As the number of PC server’s core increasing, the memory contention of data intensive applications becomes more and more serious. Instead of using faster and bigger processor caches, NUMA have solved the memory bandwidth issues to some extent by using asymmetric hierarchical memory model, where the memory controllers are distributed while maintains a global address space for all the memory. Accessing the remote memory needs inter-processor connection technology, which means a remote accessing will have a higher cost than local accessing and give rise to the bandwidth contention along the routing path to remote node.
Because of the distributed and asymmetric nature of NUMA, the performance depends heavily on the software to deploy the characteristics of underlying hardware to obtain the optimized performance. As concerning the virtualized environments of cloud computing, authors in (Rao et al., 2010) proposed a method called vNUMA-mgr to optimize the VMs (Virtual Machines) deployment on NUMA architecture and their experimental results showed that High-Performance Computing (a memory intensive application) have achieved 30%~50% performance gains.

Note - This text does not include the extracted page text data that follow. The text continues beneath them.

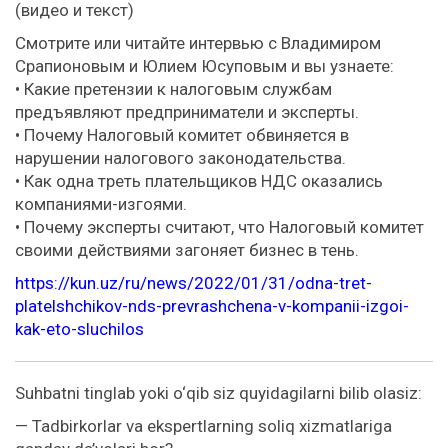
(видео и текст)
Смотрите или читайте интервью с Владимиром
Срапионовым и Юлием Юсуповым и вы узнаете:
• Какие претензии к налоговым службам
предъявляют предприниматели и эксперты.
• Почему Налоговый комитет обвиняется в
нарушении налогового законодательства.
• Как одна треть плательщиков НДС оказались
компаниями-изгоями.
• Почему эксперты считают, что Налоговый комитет
своими действиями загоняет бизнес в тень.
https://kun.uz/ru/news/2022/01/31/odna-tret-
platelshchikov-nds-prevrashchena-v-kompanii-izgoi-
kak-eto-sluchilos
Suhbatni tinglab yoki o‘qib siz quyidagilarni bilib olasiz:
— Tadbirkorlar va ekspertlarning soliq xizmatlariga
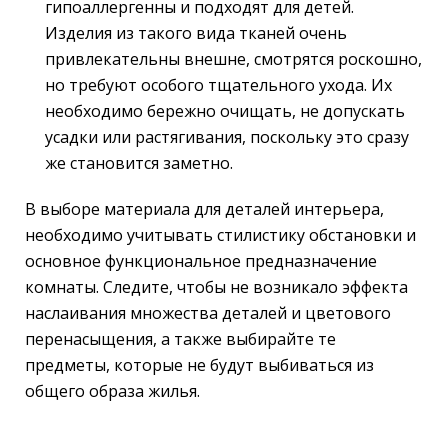
гипоаллергенны и подходят для детей.
Изделия из такого вида тканей очень
привлекательны внешне, смотрятся роскошно,
но требуют особого тщательного ухода. Их
необходимо бережно очищать, не допускать
усадки или растягивания, поскольку это сразу
же становится заметно.
В выборе материала для деталей интерьера,
необходимо учитывать стилистику обстановки и
основное функциональное предназначение
комнаты. Следите, чтобы не возникало эффекта
наслаивания множества деталей и цветового
перенасыщения, а также выбирайте те
предметы, которые не будут выбиваться из
общего образа жилья.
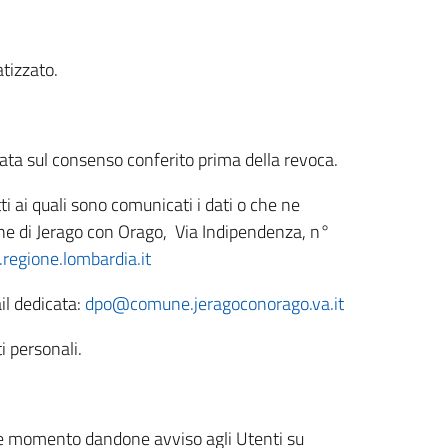
tizzato.
sata sul consenso conferito prima della revoca.
tti ai quali sono comunicati i dati o che ne
e di Jerago con Orago, Via Indipendenza, n°
egione.lombardia.it
il dedicata:
dpo@comune.jeragoconorago.va.it
i personali.
unque momento dandone avviso agli Utenti su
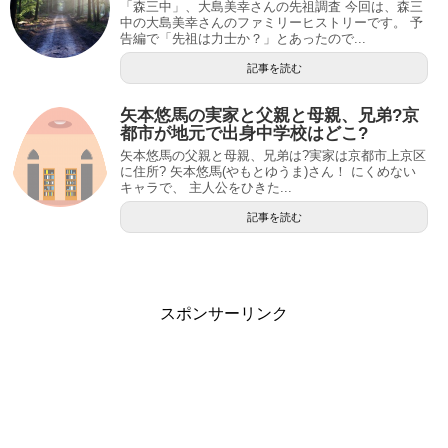
「森三中」、大島美幸さんの先祖調査 今回は、森三
中の大島美幸さんのファミリーヒストリーです。 予
告編で「先祖は力士か？」とあったので...
記事を読む
矢本悠馬の実家と父親と母親、兄弟?京
都市が地元で出身中学校はどこ?
矢本悠馬の父親と母親、兄弟は?実家は京都市上京区
に住所? 矢本悠馬(やもとゆうま)さん！ にくめない
キャラで、 主人公をひきた...
記事を読む
スポンサーリンク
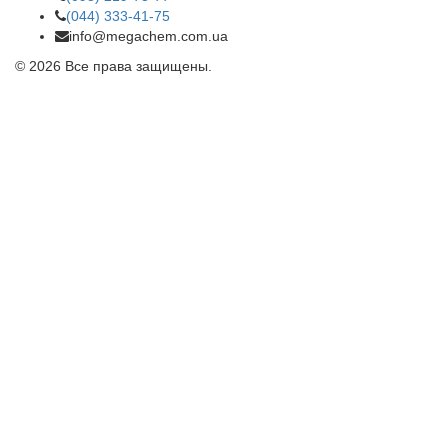
(044) 333-41-75
info@megachem.com.ua
© 2026 Все права защищены.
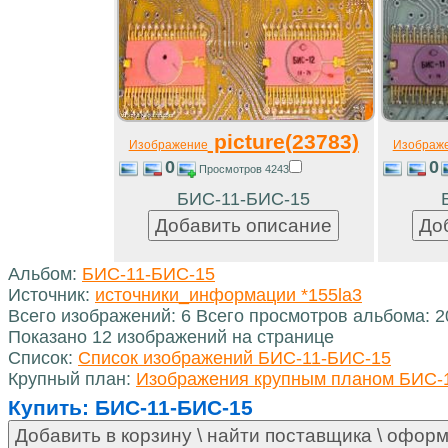
picture(23783)
Изображение
Изображ
0
0
Просмотров 4243
БИС-11-БИС-15
Альбом:
БИС-11-БИС-15
Источник:
источники_информации *155la3
Всего изображений: 6 Всего просмотров альбома: 
Показано 12 изображений на странице
Список:
Список изображений БИС-11-БИС-15
Крупный план:
Изображения крупным планом БИС-
Купить:
БИС-11-БИС-15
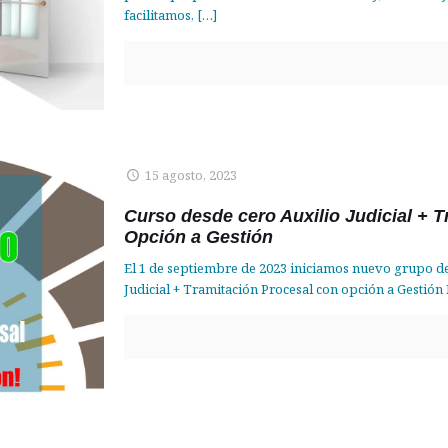
facilitamos,
[…]
15 agosto, 2023
Curso desde cero Auxilio Judicial + T
Opción a Gestión
El 1 de septiembre de 2023 iniciamos nuevo grupo d
Judicial + Tramitación Procesal con opción a Gestión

Research in (Ali, Q, 2012) also showed that the ESXi Server of VMware have improved performance up to 167% after adopting virtual NUMA topology technology.
The previous works pay much attention to the data locality and were well documented (Zhang et al., 1991; LaRowe et al., 1992; Brecht, 1993; Holliday et al., 1994; Bircsak et al., 2000) and others are focused on how to map the thread and memory into particular NUMA architecture and to maximize the locality (Osiakwan et al., 1990; Castro et al., 2009; da Cruz et al., 2012; Tudor et al., 2011) using OS-provided APIs or other tools (Drepper, 2007; Kleen, 2005; Ribeiro et al., 2009; Lameter, 2006; Hursey et al., 2011). But in recent two years, the studies (Awasthi et al., 2010; Majo et al., 2011; Luo et al., 2013; Dashti et al., 2013) have shown that microarchitecture have a great effect on optimizing the memory performance on NUMA platforms, even under some circumstance decreasing data locality may procure better performance.
All these works needs to know the topology of NUMA nodes’ connection and assume that the topology is provided. But it is not always true for all circumstances. And what is more, the software should not be optimized for a fixed topology of a certain architecture or hardware platform. It means we should obtain the ability to detect the topology and construct the routing table automatically, when software is transplanted to a new platform. As we know there is no article addressing this problem, and there is no existed method to solve this problem.